**Exercise:** For each statement, say whether it agrees with the text below about ESP abuse addresses, answering yes or no and quoting the words of the text that decide it. 1. Three of the abuse addresses the writer tried bounced. 2. The ESP answered the writer's complaint before the writer blogged about it. 3. The reverse DNS domain should have an abuse address.

**Extract:**
************

One of the things that is most frustrating to me about sending in spam reports is that many ESPs and senders don’t actively monitor their abuse address. A few months ago I talked about getting spam from Dell to multiple email addresses of mine.
What I didn’t talk about was how badly broken the ESP was in handling my complaint. The ESP was, like many ESPs, an organization that grew organically and also purchased several smaller ESPs over the course of a few years. This means they have at least 5 or 6 different domains.
The problem is, they don’t effectively monitor abuse@ for those different domains. In fact, it took me blogging about it to get any response from the ESP. Unfortunately, that initial response was “why didn’t you tell us about it?”
I pointed out I’d tried abuse@domain1, abuse@domain2, abuse@domain3, and abuse@domain4. Some of the addresses were in the mail headers, others were in the ESP record at abuse.net. Three of those addresses bounced with “no such user.” In other words, I’d tried to tell them, but they weren’t accepting reports in a way I could access.
Every ESP should have active abuse addresses at domains that show up in their mail. This means the bounce address domain should have an abuse address. The reverse DNS domain should have an abuse address. The d= domain should have an abuse address.

************

**Material provided:**
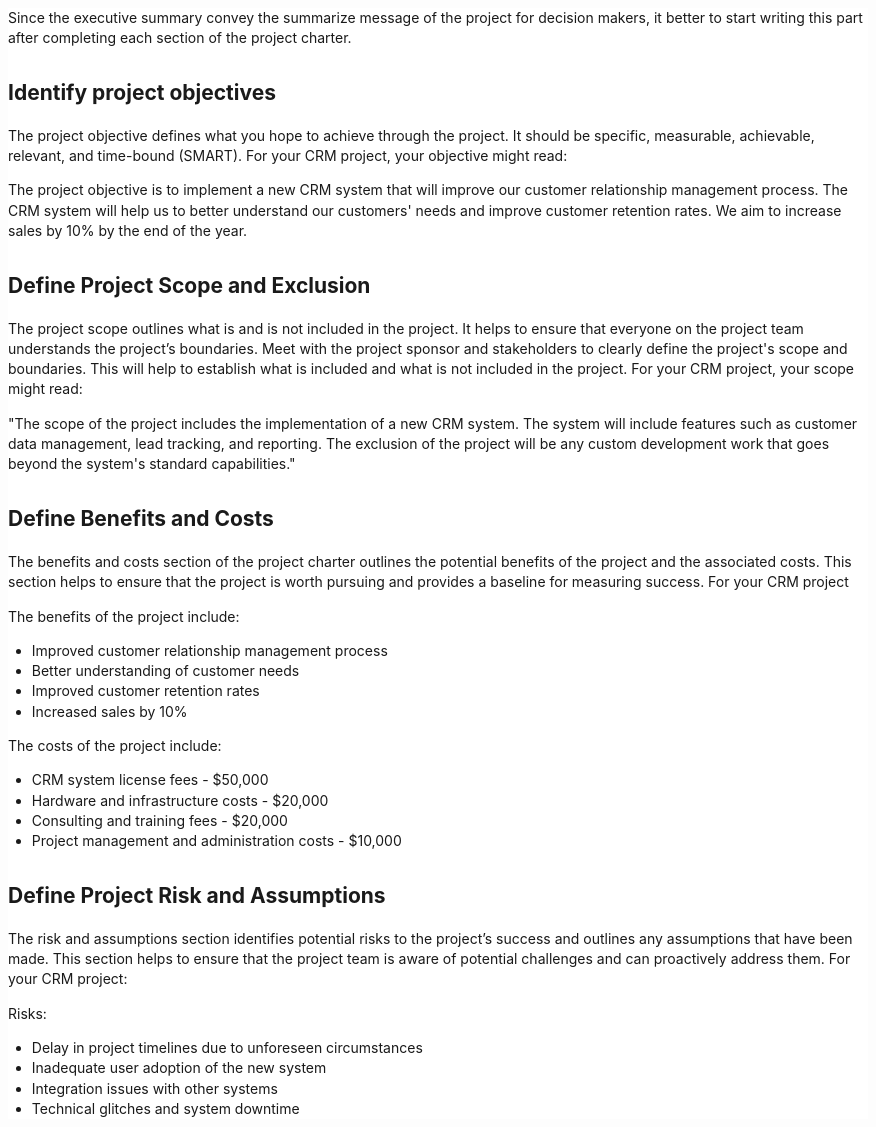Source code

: Since the executive summary convey the summarize message of the project for decision makers, it better to start writing this part after completing each section of the project charter. 

## Identify project objectives
The project objective defines what you hope to achieve through the project. It should be specific, measurable, achievable, relevant, and time-bound (SMART). For your CRM project, your objective might read:

The project objective is to implement a new CRM system that will improve our customer relationship management process. The CRM system will help us to better understand our customers' needs and improve customer retention rates. We aim to increase sales by 10% by the end of the year.



## Define Project Scope and Exclusion
The project scope outlines what is and is not included in the project. It helps to ensure that everyone on the project team understands the project’s boundaries. Meet with the project sponsor and stakeholders to clearly define the project's scope and boundaries. This will help to establish what is included and what is not included in the project. For your CRM project, your scope might read:


"The scope of the project includes the implementation of a new CRM system. The system will include features such as customer data management, lead tracking, and reporting. The exclusion of the project will be any custom development work that goes beyond the system's standard capabilities."

## Define Benefits and Costs
The benefits and costs section of the project charter outlines the potential benefits of the project and the associated costs. This section helps to ensure that the project is worth pursuing and provides a baseline for measuring success. For your CRM project

The benefits of the project include:

- Improved customer relationship management process
- Better understanding of customer needs
- Improved customer retention rates
- Increased sales by 10%

The costs of the project include:

- CRM system license fees - $50,000
- Hardware and infrastructure costs - $20,000
- Consulting and training fees - $20,000
- Project management and administration costs - $10,000

## Define Project Risk and Assumptions
The risk and assumptions section identifies potential risks to the project’s success and outlines any assumptions that have been made. This section helps to ensure that the project team is aware of potential challenges and can proactively address them. For your CRM project:

Risks:

- Delay in project timelines due to unforeseen circumstances
- Inadequate user adoption of the new system
- Integration issues with other systems
- Technical glitches and system downtime
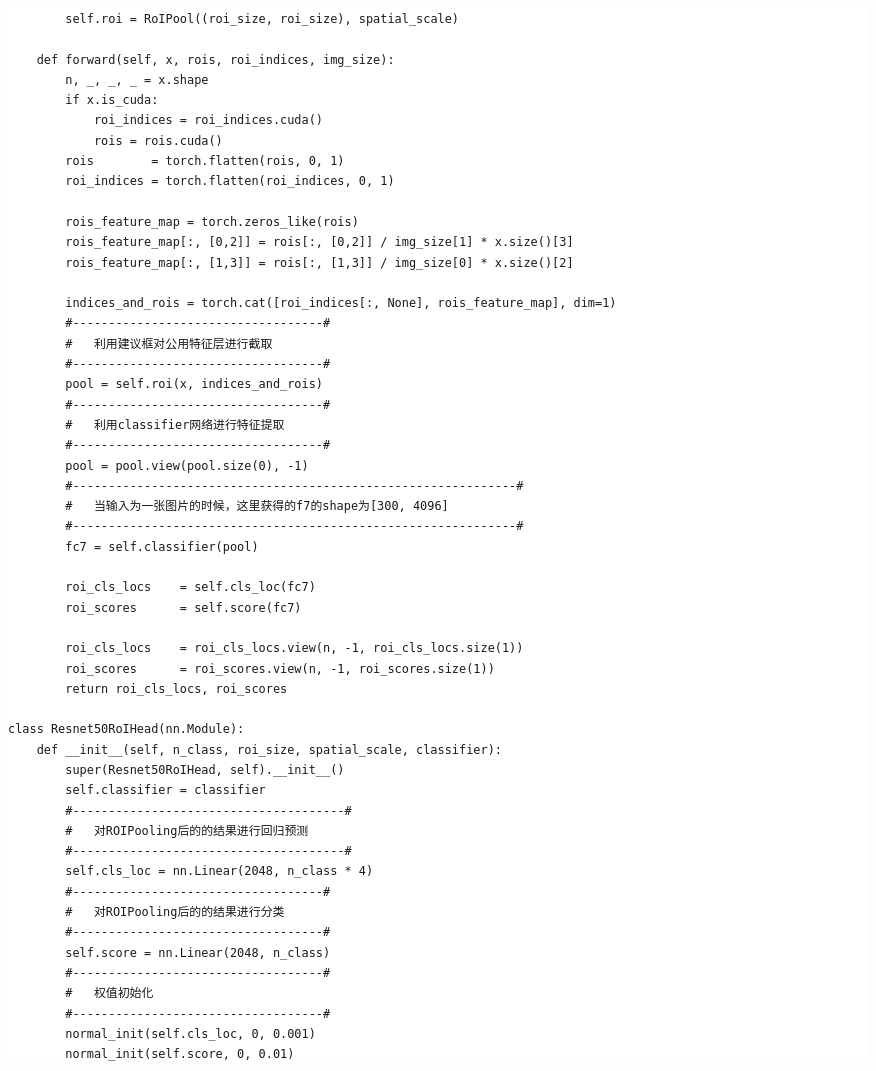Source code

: 
            self.roi = RoIPool((roi_size, roi_size), spatial_scale)
            
        def forward(self, x, rois, roi_indices, img_size):
            n, _, _, _ = x.shape
            if x.is_cuda:
                roi_indices = roi_indices.cuda()
                rois = rois.cuda()
            rois        = torch.flatten(rois, 0, 1)
            roi_indices = torch.flatten(roi_indices, 0, 1)

            rois_feature_map = torch.zeros_like(rois)
            rois_feature_map[:, [0,2]] = rois[:, [0,2]] / img_size[1] * x.size()[3]
            rois_feature_map[:, [1,3]] = rois[:, [1,3]] / img_size[0] * x.size()[2]

            indices_and_rois = torch.cat([roi_indices[:, None], rois_feature_map], dim=1)
            #-----------------------------------#
            #   利用建议框对公用特征层进行截取
            #-----------------------------------#
            pool = self.roi(x, indices_and_rois)
            #-----------------------------------#
            #   利用classifier网络进行特征提取
            #-----------------------------------#
            pool = pool.view(pool.size(0), -1)
            #--------------------------------------------------------------#
            #   当输入为一张图片的时候，这里获得的f7的shape为[300, 4096]
            #--------------------------------------------------------------#
            fc7 = self.classifier(pool)

            roi_cls_locs    = self.cls_loc(fc7)
            roi_scores      = self.score(fc7)

            roi_cls_locs    = roi_cls_locs.view(n, -1, roi_cls_locs.size(1))
            roi_scores      = roi_scores.view(n, -1, roi_scores.size(1))
            return roi_cls_locs, roi_scores

    class Resnet50RoIHead(nn.Module):
        def __init__(self, n_class, roi_size, spatial_scale, classifier):
            super(Resnet50RoIHead, self).__init__()
            self.classifier = classifier
            #--------------------------------------#
            #   对ROIPooling后的的结果进行回归预测
            #--------------------------------------#
            self.cls_loc = nn.Linear(2048, n_class * 4)
            #-----------------------------------#
            #   对ROIPooling后的的结果进行分类
            #-----------------------------------#
            self.score = nn.Linear(2048, n_class)
            #-----------------------------------#
            #   权值初始化
            #-----------------------------------#
            normal_init(self.cls_loc, 0, 0.001)
            normal_init(self.score, 0, 0.01)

************

**Response to the exercise:**
1. Yes: "Three of those addresses bounced with “no such user.”"
2. No: "it took me blogging about it to get any response from the ESP."
3. Yes: "The reverse DNS domain should have an abuse address."